I read criticism of this poem saying that the lines of the third stanza, when Keats sings of the “happy, happy boughs” which adorn the scene of “happy, happy love!” are rather trite and unaffected. If your heart caught the tune of bittersweet yearning, then these lines are easily sincere. Hearing myself read these lines aloud on video put a smile on my face. And if you are a Poet who daily seeks the pleasure of the shade under a bower, and well-respected the cool seat’s ability to stir sentiments which give us the sweetest, heart-felt music on the English tongue, then you too would be boundless in your joy to find a bough that never lost its leaves
Nor ever bid the Spring adieu.
Imagine the prime moment of your Life, when passion was at its height.
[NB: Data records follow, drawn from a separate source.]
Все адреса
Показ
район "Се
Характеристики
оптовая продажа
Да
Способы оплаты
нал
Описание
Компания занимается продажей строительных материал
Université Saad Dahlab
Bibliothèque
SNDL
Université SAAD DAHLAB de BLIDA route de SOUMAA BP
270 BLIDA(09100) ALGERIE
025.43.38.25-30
Here this scene speaks of something very real, in one sense, but gains the wings of the Ideal as it is love never-ending,
For ever warm and still to be enjoy’d.
And though our cool reason may swoop down to pop the Romantic bubble, as our past experience of Love in retreat proves the conclusion to this scene to be false — when Love did exist we walked on Earth as though we were in a dream — the scene captures for all time that temporary bliss, when Love gifted sensations to the heart, and when Fancy-inspired images were phenomenon that worked as real objects on our mind.
We now move to a scene of natural piety in the fourth stanza. This could be another scene on the other side of the same urn, or a different urn entirely. Whatever it is, it does not matter.
Keats views the scene as a part of a whole, logical world. He envisions in this scene of movement the destination and the starting point. It was his imagination, not the artist of the urn, who painted the little town scene in his mind.
This last stanza serves as a refrain, and we return to sing the praises of the urn again. The effect of the scene to bring the Poet to their unreflecting Paradise is summed concisely in the following lines:
Thou, silent form, dost tease us out of thought
As doth eternity: Cold Pastoral!
The instance when Keats with his Imagination is inspired by an antique object to create new images paired with living sensations, that is the instance when the artificial barriers of Time and Space are abolished, and the Soul can take flight. When we recognize that the hand that shaped the urn had a pulse, and the scene is drawn in part from their past life, then do we find sympathy and sincere Love is cultivated. This destruction of those artificial barriers leaves our mind sensitive to the feeling of Eternity; that same feeling that comes over us when we stare out into the sea’s horizon, and feel the boundless sea ever coming towards us, wave after wave after wave; and we stand the shore, powerless to stop its motion, unable to fathom its own force, stepping on stones which witnessed the Sea’s birth.